Listen to the Cry of a Family Caregiver

by Howard Gleckman:  I recently received a letter from a caregiver in California, expressing her frustration at the lack of support for family members who sacrifice so much to help loved ones. This is a lightly edited version of what she wrote:

I read your story on the difficulties of caring for a family member with dementia and think you really have the problem in focus: Although Alzheimer’s Disease research gets funding, the funding is NOT for the caregiver–save for tip sheets, training programs, support groups, and the advice to care for yourself first. There is no direct support or financial aid to help pay the bills.

For over a dozen years I cared “solo” for my mother who had Alzheimer’s–solo because I was the only family member living with her. She could pay for some hourly help, but even during those hours, I was doing errands and cleaning, and then was back with her all alone after the aide left. For many years, there were no aides or sitters. It was a story I heard often in caregiver support groups: Caregivers feeling abandoned by their families, and sometimes caring for one relative after another.

A member of an online caregiver support group told her deadbeat sister “When did OUR mother become MY mother?”
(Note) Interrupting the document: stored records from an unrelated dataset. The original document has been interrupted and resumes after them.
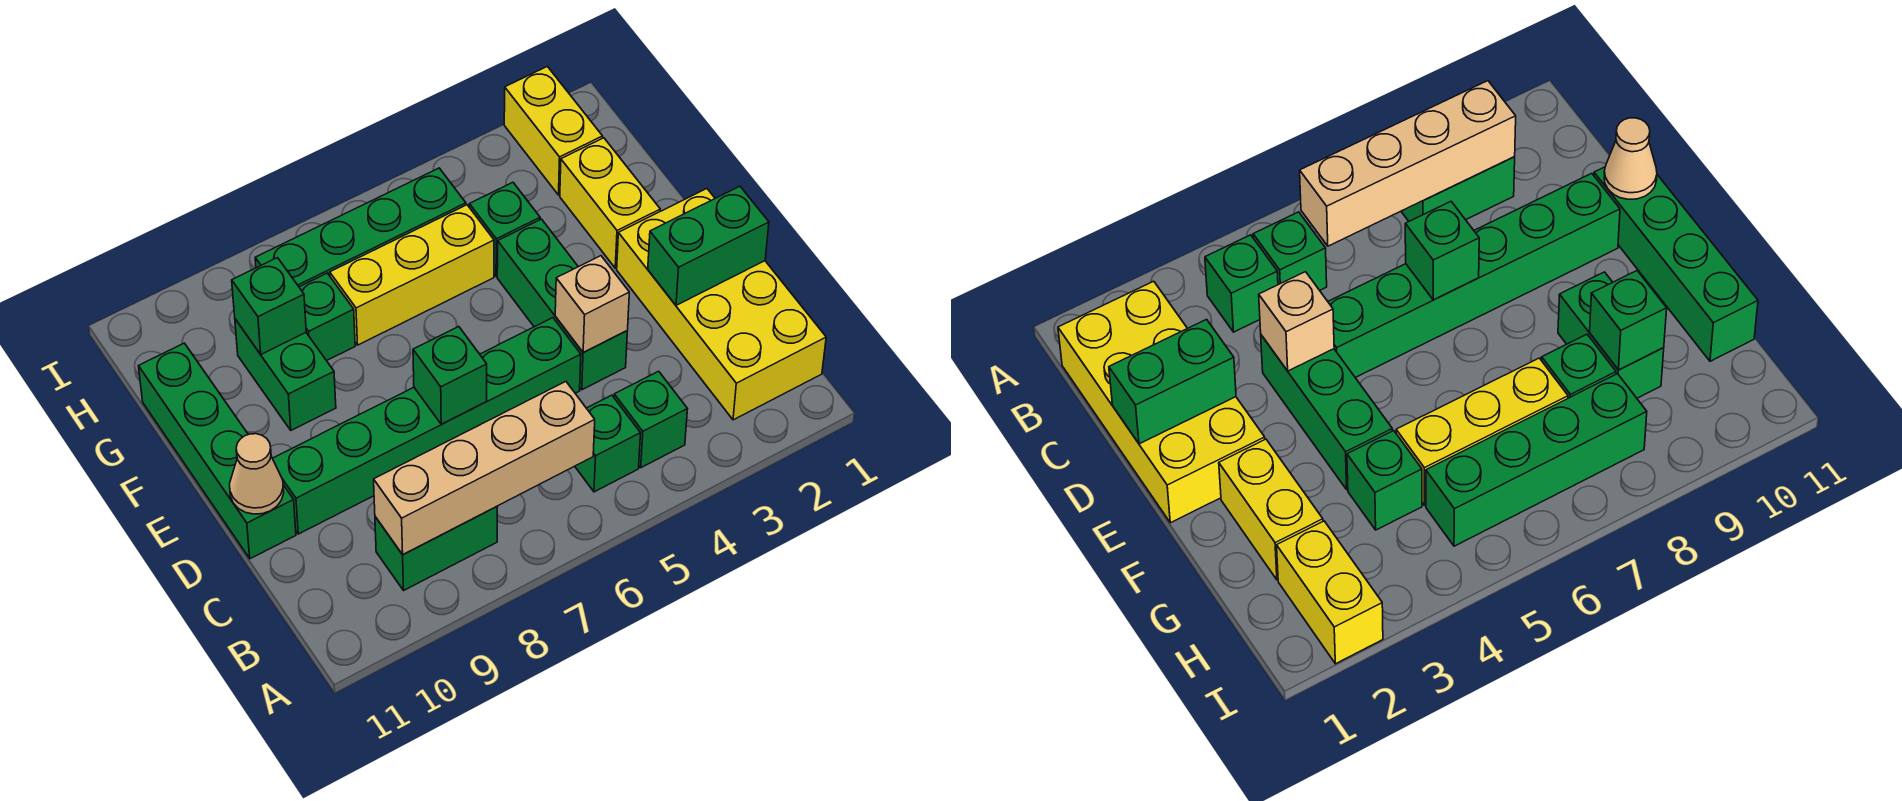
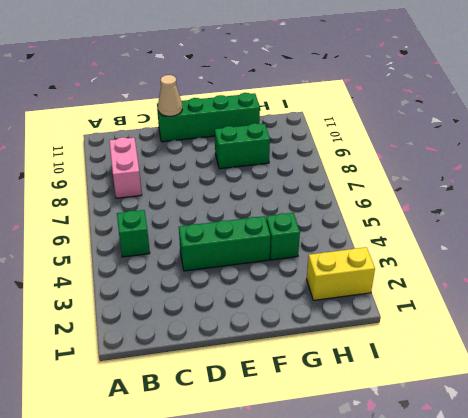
pink 1x2 brick [109,137,142,198] -> green 1x2 brick [375,506,497,590]
none -> yellow 2x4 brick [617,189,826,420]
none -> green 1x1 brick [614,371,687,468]
none -> green 1x6 brick [272,318,581,534]

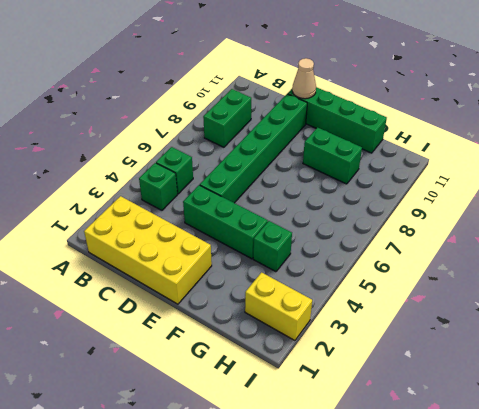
none -> yellow 1x2 brick [560,138,660,268]
none -> yellow 1x3 brick [330,205,494,345]
none -> green 1x1 brick [299,273,355,361]

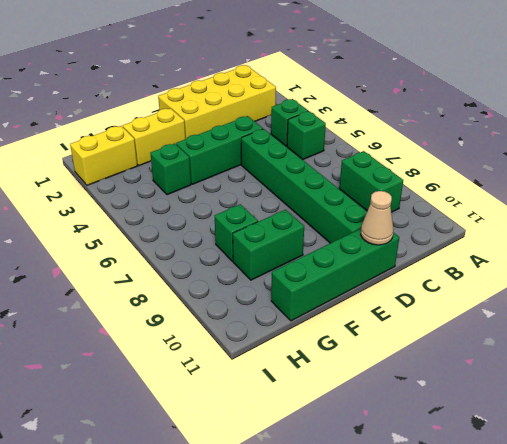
none -> yellow 1x3 brick [330,205,494,345]
none -> green 1x4 brick [255,168,466,287]
none -> tan 1x4 brick [374,382,595,555]

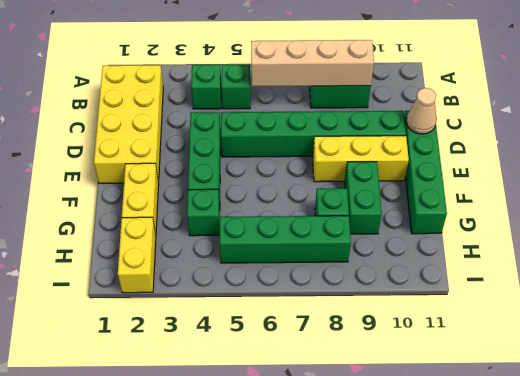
yellow 1x3 brick [313,136,409,182] -> yellow 1x3 brick moved to [330,205,494,345]
none -> green 1x2 brick [648,186,769,305]
none -> tan 1x1 brick [555,256,629,352]
none -> green 1x1 brick [413,327,487,424]

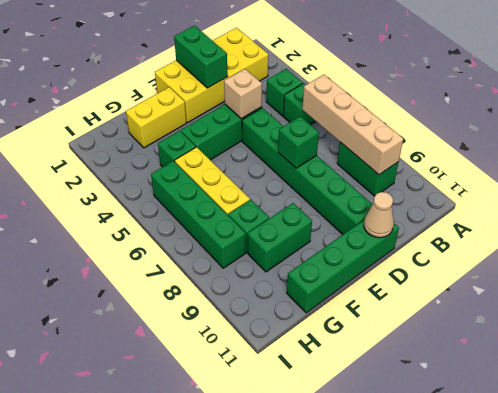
none -> yellow 1x2 brick [504,66,603,195]
none -> green 1x1 brick [232,258,306,354]

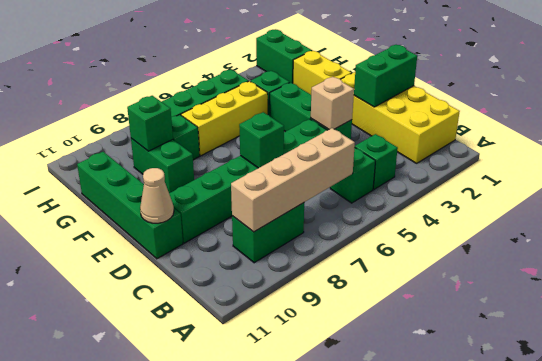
green 1x2 brick [256,30,312,83] -> yellow 1x2 brick [504,66,603,195]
So why is it we get no outside help? I think it is because we are classified as “informal support.” That means “not paid.” Government dollars may go to research, nurses, aides, doctors, hospitals, nursing homes, and senior day care centers. It goes to “formal support” and that means paid. But not to us. So we are in a Catch 22.


esLaPorte said...

What happened to us (my 84 year old husband and I, 53 years old) is that I got a full-time job to help pay the bills. I called Interfaith Milwaukee, among others involved in "elder care" and was told that my husband with dementia and thyroid problems "would have to sit on the couch while I was at work." The second day into my job, a worker from the Milwaukee County Department on Aging brought police over to our house and took my husband to a hospital.
I had asked for a non-paid caregiver to come over, and instead I got police and now there is a guardianship hearing to take my husband away on Thursday. We cannot afford $20 an hour for a caregiver until I, at least, got some pay from my job. I believe that my husband's actual problem is that his thyroid condition was not being properly managed by his doctor, not dementia, as his "dementia" is clearing up. He is now in a rehab home and I cannot get information on his care, or have input into his treatment. The other problem is that community resources for low income homes does not exist here in Milwaukee, and I am being blamed for that!

Barbara said...

Did you try asking people from your church to come in and try to help you?

StandUp said...

I agree with Barbara that the best solutions are if you can get care set up yourself with help from family, friends, neighbors, church members, etc. The more you can do without involving the system, the more successful you'll be. Good luck esLaPorte!